Zimbabwe Electoral Commission’s (ZEC) preparedness to hold the upcoming 2023 election has come under the spotlight after experiencing some logistical hurdles in handling the just ended by-election across vacant seats across the country.
Issues raised by observers included discrepancies and some people missing their names on the voter’s roll, some being turned back due to lack of proper voter education and lack of proper equipment such as indelible ink, tents, pens and proper lighting.
The pouring rains did not make it any better, as ZEC was caught by surprise with some tents reportedly leaking and slowing down the voting process.
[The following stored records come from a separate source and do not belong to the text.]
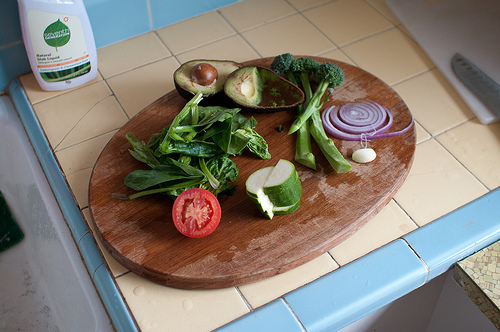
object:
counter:
[15, 2, 498, 327]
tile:
[326, 199, 422, 266]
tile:
[387, 65, 472, 138]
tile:
[31, 81, 130, 151]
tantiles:
[348, 24, 457, 197]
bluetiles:
[274, 193, 499, 318]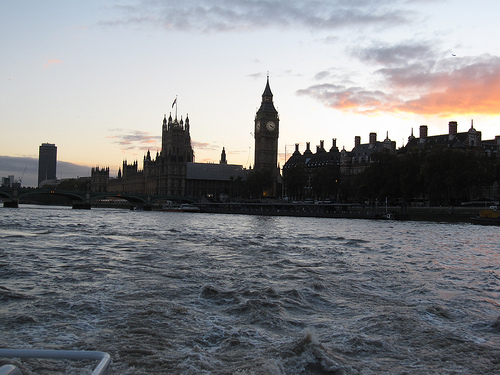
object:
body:
[0, 203, 499, 373]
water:
[0, 202, 499, 374]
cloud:
[296, 36, 499, 115]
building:
[38, 143, 58, 189]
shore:
[137, 186, 498, 226]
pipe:
[0, 346, 109, 374]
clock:
[265, 120, 276, 131]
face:
[265, 120, 278, 134]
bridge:
[0, 186, 149, 210]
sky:
[1, 1, 498, 188]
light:
[262, 191, 267, 196]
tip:
[265, 72, 272, 83]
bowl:
[481, 207, 499, 222]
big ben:
[252, 72, 279, 202]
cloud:
[116, 127, 215, 157]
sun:
[84, 161, 120, 174]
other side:
[1, 0, 500, 205]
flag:
[171, 94, 178, 120]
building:
[90, 75, 280, 201]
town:
[0, 69, 499, 208]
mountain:
[0, 155, 94, 197]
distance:
[0, 119, 500, 295]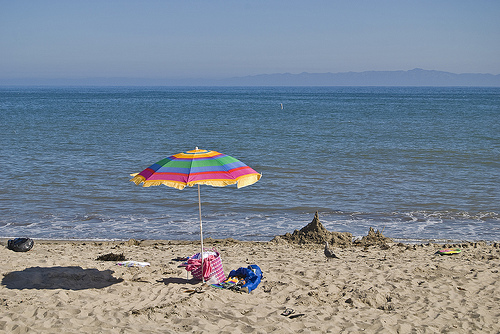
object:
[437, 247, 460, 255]
boogie board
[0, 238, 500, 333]
sand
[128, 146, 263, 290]
umbrella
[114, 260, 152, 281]
seagull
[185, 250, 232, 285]
beach bag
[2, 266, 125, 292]
shadow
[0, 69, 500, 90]
land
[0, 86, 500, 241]
water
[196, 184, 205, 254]
umbrella pole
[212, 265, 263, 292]
backpack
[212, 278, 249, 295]
towel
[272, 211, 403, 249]
sand castle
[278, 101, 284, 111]
buoy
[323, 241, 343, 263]
seagull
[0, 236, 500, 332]
beach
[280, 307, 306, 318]
flip flops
In response to this, CCC spokesperson Fadzai Mahere said, “We have said that this by-election was a dry run to next year’s general elections and we wanted to put ZEC to a serious test to see if it is capable and today we can safely say ZEC has failed the citizens.”
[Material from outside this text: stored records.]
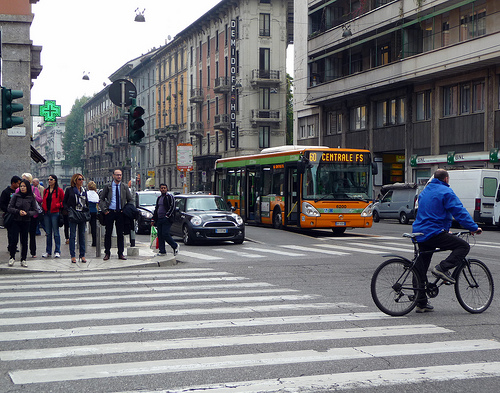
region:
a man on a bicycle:
[353, 150, 498, 332]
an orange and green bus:
[177, 128, 396, 265]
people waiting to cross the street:
[0, 157, 198, 272]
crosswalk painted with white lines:
[82, 260, 291, 384]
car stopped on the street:
[162, 157, 264, 270]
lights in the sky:
[125, 4, 160, 27]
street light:
[115, 96, 171, 168]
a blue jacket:
[402, 159, 471, 261]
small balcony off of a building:
[237, 36, 290, 88]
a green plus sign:
[29, 85, 79, 130]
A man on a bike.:
[370, 167, 495, 315]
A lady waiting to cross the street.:
[60, 171, 96, 265]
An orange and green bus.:
[211, 142, 376, 235]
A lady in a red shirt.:
[37, 172, 65, 259]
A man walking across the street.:
[149, 181, 180, 258]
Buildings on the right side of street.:
[33, 40, 498, 202]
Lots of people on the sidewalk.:
[2, 167, 180, 268]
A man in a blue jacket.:
[410, 166, 482, 314]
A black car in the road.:
[169, 193, 245, 247]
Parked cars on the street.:
[373, 168, 499, 225]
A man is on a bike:
[360, 165, 496, 330]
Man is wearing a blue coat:
[390, 170, 485, 250]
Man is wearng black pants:
[400, 226, 471, 301]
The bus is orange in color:
[210, 141, 380, 241]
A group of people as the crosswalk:
[2, 162, 177, 267]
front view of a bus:
[291, 147, 378, 234]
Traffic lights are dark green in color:
[5, 81, 156, 152]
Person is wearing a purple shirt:
[155, 191, 170, 216]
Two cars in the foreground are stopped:
[130, 181, 255, 252]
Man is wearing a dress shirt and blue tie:
[101, 163, 136, 216]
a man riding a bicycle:
[381, 151, 498, 331]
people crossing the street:
[5, 169, 195, 254]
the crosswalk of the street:
[0, 268, 412, 389]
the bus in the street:
[191, 142, 389, 242]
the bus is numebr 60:
[212, 146, 396, 238]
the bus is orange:
[201, 145, 393, 236]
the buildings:
[93, 2, 487, 143]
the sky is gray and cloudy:
[55, 17, 116, 52]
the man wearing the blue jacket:
[404, 177, 479, 241]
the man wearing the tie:
[101, 162, 139, 228]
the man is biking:
[403, 152, 470, 259]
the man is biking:
[387, 165, 464, 305]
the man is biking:
[383, 160, 497, 362]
“We have had several issues whereby our polling agents were turned away and names of voters were moved from one constituency to the other. We have received reports of violence in Kwekwe; our agents are being beaten up. We are saying violence should be a thing of the part,” she said.
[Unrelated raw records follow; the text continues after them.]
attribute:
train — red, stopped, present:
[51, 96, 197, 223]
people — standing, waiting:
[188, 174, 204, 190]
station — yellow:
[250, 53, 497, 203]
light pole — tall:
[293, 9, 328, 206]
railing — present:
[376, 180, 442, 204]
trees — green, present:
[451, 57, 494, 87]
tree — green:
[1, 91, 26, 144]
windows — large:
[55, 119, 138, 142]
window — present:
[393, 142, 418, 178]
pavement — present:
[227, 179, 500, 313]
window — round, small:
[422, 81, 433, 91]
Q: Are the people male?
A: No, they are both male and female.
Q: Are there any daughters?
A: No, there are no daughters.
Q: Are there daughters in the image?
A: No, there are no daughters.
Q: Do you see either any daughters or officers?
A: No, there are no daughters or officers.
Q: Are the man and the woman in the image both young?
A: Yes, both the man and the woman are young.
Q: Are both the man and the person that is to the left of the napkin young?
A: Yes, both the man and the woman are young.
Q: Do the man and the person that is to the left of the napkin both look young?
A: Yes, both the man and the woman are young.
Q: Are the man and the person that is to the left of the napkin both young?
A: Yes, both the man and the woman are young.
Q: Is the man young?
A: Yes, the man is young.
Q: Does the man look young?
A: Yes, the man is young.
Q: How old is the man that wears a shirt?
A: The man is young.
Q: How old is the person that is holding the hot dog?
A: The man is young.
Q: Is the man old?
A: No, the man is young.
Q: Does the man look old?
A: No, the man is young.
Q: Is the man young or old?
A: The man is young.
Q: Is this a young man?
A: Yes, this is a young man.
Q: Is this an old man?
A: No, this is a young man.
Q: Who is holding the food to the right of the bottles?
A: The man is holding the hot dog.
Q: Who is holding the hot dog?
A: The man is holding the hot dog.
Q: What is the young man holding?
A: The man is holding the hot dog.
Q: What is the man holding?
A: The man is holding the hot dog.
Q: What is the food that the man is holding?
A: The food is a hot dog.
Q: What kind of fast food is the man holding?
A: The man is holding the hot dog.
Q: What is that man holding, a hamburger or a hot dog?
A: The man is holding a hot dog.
In another isolated case, the ZANU PF candidate for Mkoba was reported to have been distributing fliers within the vicinity of Mkoba 13 PolyClinic polling station on voting day, violating the Electoral Act yet the commission did not react to some raised anomalies.
A lot of efforts by independent organizations, the civic society, the government, and some political parties have been put in place to try and create political opportunities for women in Zimbabwe.
Such anomalies and discrepancies can have a major contribution to voter apathy in Zimbabwe with this just ended election attracting 35% of the voters.
As of 8 January 2022, there were over 3 million female registered voters against around 2.6 million male registered voters.
118 candidates were contesting, and only 12 were part of the running candidates.
Statistics from ZEC shows that in the local authority by-election, only 15.5% of the winning candidate were women while in the national assembly 21% of the winners were women.
ZANU PF fielded the most female candidates(5), followed by CCC which fielded 3 candidates ahead of 2 candidates from MAAT Zimbabwe.
Other political parties that had a female candidate include, UZA, NPF, UZA, and 1 independent candidate.
This depicts that there is still a lot of work that needs to be done to open up spaces for women to participate in the electoral processes.
As we wind up this women’s celebration month advocacy must be directed towards creating a conducive political environment for gender equity.